There is a myriad of considerations, however. In New York City, the situation is complicated by a board’s influence (particularly in the case of a co-op). We go through your options, although you should remember that the decision is not entirely in your hands.
This is the strongest offer you make. Cash is king since sellers do not have to worry about you getting a lender’s approval for both you and the building. They also know your financials are more likely to get the board’s approval. Many co-op boards insist upon a large down payment, even as much as 50%. He or she also knows you can accommodate a quick closing if that is appealing for the seller.
Therefore, an all-cash offer should provide you with some negotiating leverage. On the flip side, you are tying up a significant amount of cash instead of investing it.
Between 20% and 30%
The 20% threshold is important since you do not have to pay personal mortgage insurance (PMI) at this point. This is also the standard down payment when you are buying a New York City property. You also receive a more favorable interest rate at this point than at lower percentage down payments.
Less than 20%
There are certain circumstances where you can places less than 20% down, however. If you are looking to make a 10% to 15% down payment, you may very well pass muster with your lenders. However, you may face challenges with the sellers and the co-op board. This may work for a condo or if you are willing to purchase a unit in a less desirable neighborhood, though.
Anything less than 10% is a tough sell in New York City. Lenders are boards likely to balk. It is also an uphill battle to get a seller to take your offer seriously. It will likely only work under very special, limited circumstances. One such case might be a developer offering deals with a 5% down payment in certain neighborhoods.
Although difficult to find, you may find a building where you can place as little as 3.5% down. The Federal Housing Administration insures these loans, known as FHA loans. There are certain conditions, such as a 580 minimum credit score. The FHA imposes other requirements, such as solid employment history and certain financial ratios.
If this type of loan interests you, the tricky part is finding a building willing to accept these conditions. So, you need to prepare yourself that you may restrict your housing choices.
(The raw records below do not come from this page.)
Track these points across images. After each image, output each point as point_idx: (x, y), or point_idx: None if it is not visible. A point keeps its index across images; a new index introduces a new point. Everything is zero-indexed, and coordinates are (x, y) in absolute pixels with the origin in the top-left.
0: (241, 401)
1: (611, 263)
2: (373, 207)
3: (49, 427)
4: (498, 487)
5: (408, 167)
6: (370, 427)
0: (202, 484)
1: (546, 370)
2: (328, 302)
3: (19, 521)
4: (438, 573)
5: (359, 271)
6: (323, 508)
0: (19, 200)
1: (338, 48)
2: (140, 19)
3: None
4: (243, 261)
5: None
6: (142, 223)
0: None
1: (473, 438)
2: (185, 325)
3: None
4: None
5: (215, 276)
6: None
You should expect to make a minimum down payment if you are purchasing a property in the city, though. Obtaining 100% financing is not a realistic option.
There is a balancing act when you are deciding how much money to put down — placing a sizeable down payment results in a stronger offer and lower mortgage payment. But, you are tying up capital. Less of a down payment is tempting but also means more substantial monthly payments. Sellers and the board are also like to frown upon your offer if the amount is too small.